To-do item
Your response should be an exact reproduction of the data below, beginning at the line containing "0=Hi-Z on the pad" and ending with the final line.

Supplied records
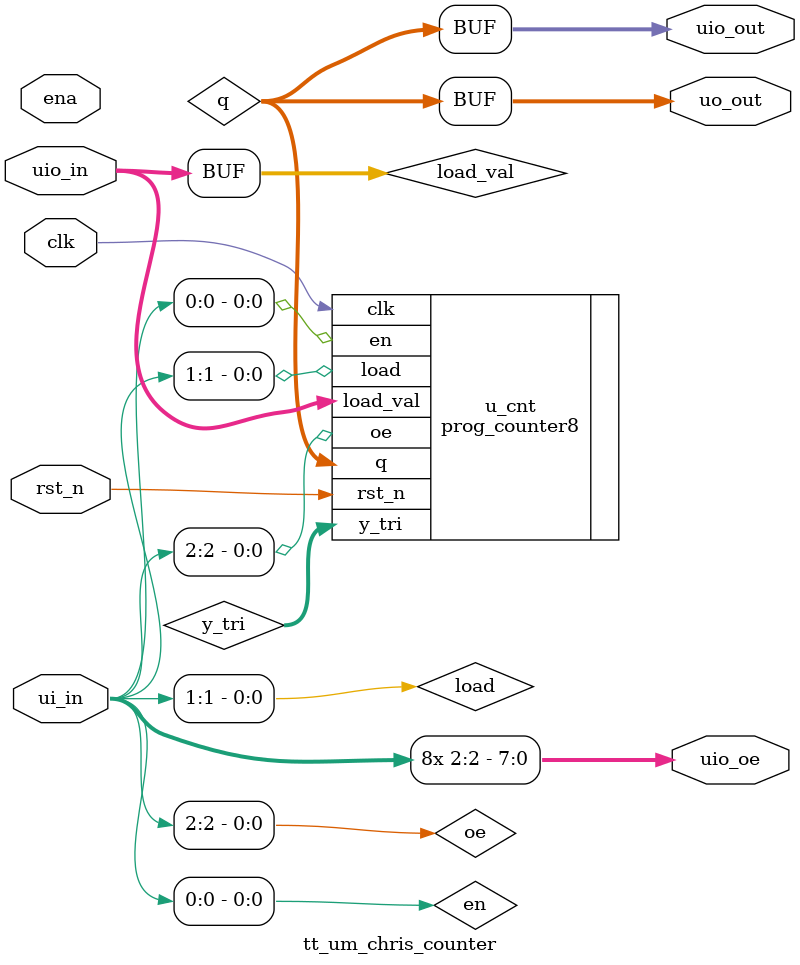
<source format=v>
module tt_um_chris_counter (
    input  wire [7:0] ui_in,
    output wire [7:0] uo_out,
    input  wire [7:0] uio_in,
    output wire [7:0] uio_out,
    output wire [7:0] uio_oe,
    input  wire       ena,     // not used internally, but must exist
    input  wire       clk,
    input  wire       rst_n
);
    wire en      = ui_in[0];
    wire load    = ui_in[1];
    wire oe      = ui_in[2];
    wire [7:0] load_val = uio_in;

    wire [7:0] y_tri;
    wire [7:0] q;

    prog_counter8 u_cnt (
        .clk(clk),
        .rst_n(rst_n),
        .en(en),
        .load(load),
        .load_val(load_val),
        .oe(oe),
        .y_tri(y_tri),
        .q(q)
    );

    // Drive bidirectional pads with tri-state using per-bit OEs
    assign uio_out = q;                // data to drive when enabled
    assign uio_oe  = {8{oe}};          // 1=drive, 0=Hi-Z on the pad

    // Also mirror the count to fixed outputs for easy observation
    assign uo_out = q;
endmodule

</source>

Response below
    assign uio_oe  = {8{oe}};          // 1=drive, 0=Hi-Z on the pad

    // Also mirror the count to fixed outputs for easy observation
    assign uo_out = q;
endmodule

</source>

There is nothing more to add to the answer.